Birdie being a cuddle monster!





Birdie "foot tapping" along with my finger!





_Picture time!_

Asking for cuddles









Buddy stealing popcorn









Me and the budinator eek: you get to see me, Hide! :blush









Finally, Not a bird but no less special, Ebony after her run- all pooped


----------



## nikol witch (Mar 2, 2010)

ooohhh what sweety pets..and the doggie also.


----------



## Cassie (Jan 7, 2009)

They are so beautiful!! I loved the foot-tapping video. I've never seen a cockatiel do that before.


----------



## brittbritt (Oct 25, 2008)

I love the foot tapping too. The cutest thing ever. You have very pretty birds and pup too.


----------



## crazycat (Aug 2, 2010)

Birdie foot tapping is adorable. Did you teach him this or just something he picked up? 

I also love the popcorn one, so typical of a cockatiel, always into everything!


----------



## Ezzie (Jan 19, 2010)

Nope, Birdie learnt it by himself. He has only done it in the last year or so haha! I guess we influenced him by tapping along now he taps in time  he does it with his beak as well,


----------



## crazycat (Aug 2, 2010)

clever bird, you should send it in to funniest home videos or something LOL. I think its hilarious!


----------



## tielmom (Aug 4, 2010)

Very sweet pictures and videos...Thank you for sharing them. I wish my tiels would let me pet them like yours does. How did you tame your bird to do that? Was your birds hand raised and tame? Mine are tame, they step up and a couple of them will give you kisses but they do not like me to touch them. Any suggestions is appreciated


----------



## Ezzie (Jan 19, 2010)

Both birds were hand raised and semi tame but it obiously took work to get them to enjoy scratches!

It all depends on the individual bird, Just like people each have likes and dislikes, some like cuddles and scratches and some just like "hanging out". Birdie alowed me to give scratches at around day 4 of owning him, it was totally out of the blue, i had him on my laptop and he just bent down and, in his language asked for cuddles so i complied and it just grew from there. I know when he wants them because, like the first picture he will "ask" so i know hes in the mood.

Buddy was a little different, he didnt really enjoy being scratched so with some persistance and showing him theres nothing wrong with it (also using Birdie as an example) he warmed up to it and now likes it as well.

Both birds trust me 100% so im able to touch their heads (not the rest of their bodies however) so if the birds dont trust you yet it would be hard to give cuddles.

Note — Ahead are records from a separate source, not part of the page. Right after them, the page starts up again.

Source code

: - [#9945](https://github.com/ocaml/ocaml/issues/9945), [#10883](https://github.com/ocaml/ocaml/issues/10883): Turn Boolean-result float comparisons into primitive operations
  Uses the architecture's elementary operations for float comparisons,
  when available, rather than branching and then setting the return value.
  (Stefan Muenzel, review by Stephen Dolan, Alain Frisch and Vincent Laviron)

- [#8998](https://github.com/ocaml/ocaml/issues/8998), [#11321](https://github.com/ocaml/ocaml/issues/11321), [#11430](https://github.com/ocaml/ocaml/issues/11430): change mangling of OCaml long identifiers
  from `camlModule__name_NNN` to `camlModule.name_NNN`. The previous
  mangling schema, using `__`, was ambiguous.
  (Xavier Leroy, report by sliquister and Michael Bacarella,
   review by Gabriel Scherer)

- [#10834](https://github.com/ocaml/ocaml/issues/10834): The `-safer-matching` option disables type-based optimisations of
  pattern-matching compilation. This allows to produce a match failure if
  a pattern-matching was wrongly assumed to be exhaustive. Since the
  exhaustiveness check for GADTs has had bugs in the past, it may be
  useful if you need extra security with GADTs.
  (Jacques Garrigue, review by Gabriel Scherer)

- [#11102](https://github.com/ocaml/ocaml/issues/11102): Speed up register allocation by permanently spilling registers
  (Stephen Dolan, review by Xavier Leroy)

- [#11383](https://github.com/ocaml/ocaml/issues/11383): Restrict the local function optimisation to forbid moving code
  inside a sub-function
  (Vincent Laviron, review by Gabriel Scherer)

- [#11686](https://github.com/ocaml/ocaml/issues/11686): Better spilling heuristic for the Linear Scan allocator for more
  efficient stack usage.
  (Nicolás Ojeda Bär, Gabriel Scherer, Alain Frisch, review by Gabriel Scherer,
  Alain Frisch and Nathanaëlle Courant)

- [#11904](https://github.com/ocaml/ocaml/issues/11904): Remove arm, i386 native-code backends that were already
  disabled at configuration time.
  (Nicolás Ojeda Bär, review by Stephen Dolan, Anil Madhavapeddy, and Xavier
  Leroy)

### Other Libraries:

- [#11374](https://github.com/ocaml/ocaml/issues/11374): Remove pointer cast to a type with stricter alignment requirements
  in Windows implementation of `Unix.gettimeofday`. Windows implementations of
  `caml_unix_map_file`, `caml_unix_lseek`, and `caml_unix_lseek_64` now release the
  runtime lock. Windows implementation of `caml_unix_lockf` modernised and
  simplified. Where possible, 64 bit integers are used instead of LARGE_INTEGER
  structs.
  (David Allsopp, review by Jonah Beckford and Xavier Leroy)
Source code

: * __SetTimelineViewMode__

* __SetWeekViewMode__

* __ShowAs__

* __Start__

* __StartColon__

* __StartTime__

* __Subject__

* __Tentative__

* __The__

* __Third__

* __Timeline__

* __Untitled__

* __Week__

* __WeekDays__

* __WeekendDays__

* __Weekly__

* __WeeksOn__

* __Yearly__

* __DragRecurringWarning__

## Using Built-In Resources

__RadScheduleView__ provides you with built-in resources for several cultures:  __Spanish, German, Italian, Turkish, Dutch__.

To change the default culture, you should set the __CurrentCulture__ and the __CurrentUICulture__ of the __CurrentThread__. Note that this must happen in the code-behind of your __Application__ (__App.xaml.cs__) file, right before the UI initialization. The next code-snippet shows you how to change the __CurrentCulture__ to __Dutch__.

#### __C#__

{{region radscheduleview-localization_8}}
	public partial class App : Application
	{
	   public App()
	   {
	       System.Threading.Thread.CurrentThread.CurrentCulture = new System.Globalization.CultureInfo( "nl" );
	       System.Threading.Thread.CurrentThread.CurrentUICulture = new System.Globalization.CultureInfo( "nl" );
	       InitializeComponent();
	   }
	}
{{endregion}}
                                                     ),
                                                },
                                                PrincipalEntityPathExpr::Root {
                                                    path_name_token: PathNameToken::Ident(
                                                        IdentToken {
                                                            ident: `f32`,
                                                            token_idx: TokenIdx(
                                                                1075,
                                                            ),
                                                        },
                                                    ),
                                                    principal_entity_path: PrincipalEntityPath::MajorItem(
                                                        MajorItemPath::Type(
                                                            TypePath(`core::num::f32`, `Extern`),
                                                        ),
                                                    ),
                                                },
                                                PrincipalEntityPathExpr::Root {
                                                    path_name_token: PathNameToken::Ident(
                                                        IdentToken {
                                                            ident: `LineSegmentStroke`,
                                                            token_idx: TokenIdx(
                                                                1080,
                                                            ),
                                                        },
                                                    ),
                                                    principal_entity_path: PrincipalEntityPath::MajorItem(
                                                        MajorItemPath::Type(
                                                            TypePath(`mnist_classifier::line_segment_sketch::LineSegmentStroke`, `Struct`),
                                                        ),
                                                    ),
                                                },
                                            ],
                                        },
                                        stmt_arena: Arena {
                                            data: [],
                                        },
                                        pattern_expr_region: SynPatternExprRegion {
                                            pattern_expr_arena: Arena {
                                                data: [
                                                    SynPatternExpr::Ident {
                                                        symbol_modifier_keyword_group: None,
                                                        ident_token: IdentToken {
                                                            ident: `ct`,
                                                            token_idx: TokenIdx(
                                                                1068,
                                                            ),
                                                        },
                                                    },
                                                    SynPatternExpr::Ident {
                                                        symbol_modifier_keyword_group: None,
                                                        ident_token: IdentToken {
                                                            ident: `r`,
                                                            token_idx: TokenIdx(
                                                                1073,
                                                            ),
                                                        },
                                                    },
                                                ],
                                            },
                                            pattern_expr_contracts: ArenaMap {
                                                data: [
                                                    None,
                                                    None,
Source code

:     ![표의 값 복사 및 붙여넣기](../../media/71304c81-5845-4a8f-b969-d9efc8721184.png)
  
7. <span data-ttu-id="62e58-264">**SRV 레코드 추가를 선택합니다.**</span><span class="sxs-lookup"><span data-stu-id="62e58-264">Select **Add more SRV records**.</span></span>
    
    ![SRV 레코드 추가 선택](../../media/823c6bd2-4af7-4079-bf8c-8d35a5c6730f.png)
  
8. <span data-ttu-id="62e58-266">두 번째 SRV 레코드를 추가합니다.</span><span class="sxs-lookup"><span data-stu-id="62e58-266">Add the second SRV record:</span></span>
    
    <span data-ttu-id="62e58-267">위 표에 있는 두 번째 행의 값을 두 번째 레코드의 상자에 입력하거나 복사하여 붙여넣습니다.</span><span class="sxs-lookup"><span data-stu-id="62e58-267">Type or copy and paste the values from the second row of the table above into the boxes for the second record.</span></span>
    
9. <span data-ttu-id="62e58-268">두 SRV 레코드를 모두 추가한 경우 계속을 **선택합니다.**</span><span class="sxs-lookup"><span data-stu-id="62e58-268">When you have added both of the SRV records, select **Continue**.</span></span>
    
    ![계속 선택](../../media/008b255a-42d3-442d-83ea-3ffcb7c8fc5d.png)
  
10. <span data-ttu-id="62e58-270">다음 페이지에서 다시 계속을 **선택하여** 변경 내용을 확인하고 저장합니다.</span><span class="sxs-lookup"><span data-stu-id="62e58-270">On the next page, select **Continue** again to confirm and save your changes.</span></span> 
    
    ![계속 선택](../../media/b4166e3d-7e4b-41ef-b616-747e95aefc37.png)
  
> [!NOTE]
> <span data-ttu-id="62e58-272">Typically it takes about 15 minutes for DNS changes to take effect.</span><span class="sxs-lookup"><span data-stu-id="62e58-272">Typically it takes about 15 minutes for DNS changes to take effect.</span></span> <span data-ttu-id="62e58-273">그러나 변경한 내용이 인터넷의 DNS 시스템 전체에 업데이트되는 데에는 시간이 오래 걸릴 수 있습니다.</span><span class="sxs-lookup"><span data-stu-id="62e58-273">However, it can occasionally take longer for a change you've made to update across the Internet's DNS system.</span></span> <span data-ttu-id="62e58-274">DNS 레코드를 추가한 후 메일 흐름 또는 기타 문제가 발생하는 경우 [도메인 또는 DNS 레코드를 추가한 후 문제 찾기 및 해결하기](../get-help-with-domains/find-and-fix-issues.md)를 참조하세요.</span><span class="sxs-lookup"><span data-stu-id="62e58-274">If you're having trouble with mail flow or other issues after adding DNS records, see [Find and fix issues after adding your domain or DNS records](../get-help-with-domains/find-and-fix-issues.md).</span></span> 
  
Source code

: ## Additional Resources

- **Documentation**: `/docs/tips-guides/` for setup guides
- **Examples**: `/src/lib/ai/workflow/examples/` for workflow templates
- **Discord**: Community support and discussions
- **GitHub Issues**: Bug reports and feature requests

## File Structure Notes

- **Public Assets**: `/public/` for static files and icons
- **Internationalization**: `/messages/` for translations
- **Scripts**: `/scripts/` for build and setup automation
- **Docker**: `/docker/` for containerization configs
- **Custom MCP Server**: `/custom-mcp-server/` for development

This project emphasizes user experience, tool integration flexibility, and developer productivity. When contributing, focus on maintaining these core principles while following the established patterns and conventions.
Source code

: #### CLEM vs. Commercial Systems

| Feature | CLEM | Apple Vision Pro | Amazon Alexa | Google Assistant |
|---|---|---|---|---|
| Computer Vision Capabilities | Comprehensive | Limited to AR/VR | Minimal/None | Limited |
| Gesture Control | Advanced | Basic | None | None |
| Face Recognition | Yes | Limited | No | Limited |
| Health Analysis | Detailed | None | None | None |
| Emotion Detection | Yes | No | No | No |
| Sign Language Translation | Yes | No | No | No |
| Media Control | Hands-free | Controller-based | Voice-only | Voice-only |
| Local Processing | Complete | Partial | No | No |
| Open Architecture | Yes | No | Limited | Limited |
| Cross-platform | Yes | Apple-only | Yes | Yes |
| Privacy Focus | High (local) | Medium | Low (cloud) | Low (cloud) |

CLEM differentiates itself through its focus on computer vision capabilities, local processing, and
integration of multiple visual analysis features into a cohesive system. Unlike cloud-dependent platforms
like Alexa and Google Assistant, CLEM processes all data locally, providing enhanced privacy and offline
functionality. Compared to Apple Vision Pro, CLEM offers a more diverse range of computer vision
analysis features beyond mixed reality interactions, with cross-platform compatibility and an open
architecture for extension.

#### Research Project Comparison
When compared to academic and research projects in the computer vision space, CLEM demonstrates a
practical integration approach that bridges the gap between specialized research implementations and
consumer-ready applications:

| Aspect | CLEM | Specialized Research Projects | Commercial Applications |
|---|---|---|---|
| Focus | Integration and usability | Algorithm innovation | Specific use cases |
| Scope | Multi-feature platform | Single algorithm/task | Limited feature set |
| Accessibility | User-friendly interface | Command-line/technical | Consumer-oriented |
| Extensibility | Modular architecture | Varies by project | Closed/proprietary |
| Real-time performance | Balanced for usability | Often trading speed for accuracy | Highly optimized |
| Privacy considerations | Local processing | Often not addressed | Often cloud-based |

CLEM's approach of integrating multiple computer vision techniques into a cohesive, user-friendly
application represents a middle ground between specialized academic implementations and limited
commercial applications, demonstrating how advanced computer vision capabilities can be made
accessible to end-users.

Build trust then take it slowly from there


----------



## Asha0430 (Jul 24, 2010)

I also loved the foot tapping video, and how Buddy was hiding behind the jar in the corner! Adorable tiels


----------



## Malorey (Jul 23, 2008)

How sweet! They look like such fun birds!


----------



## lperry82 (Aug 2, 2010)

aw so sweet i hope my tiel will let me give him a cuddle soon


----------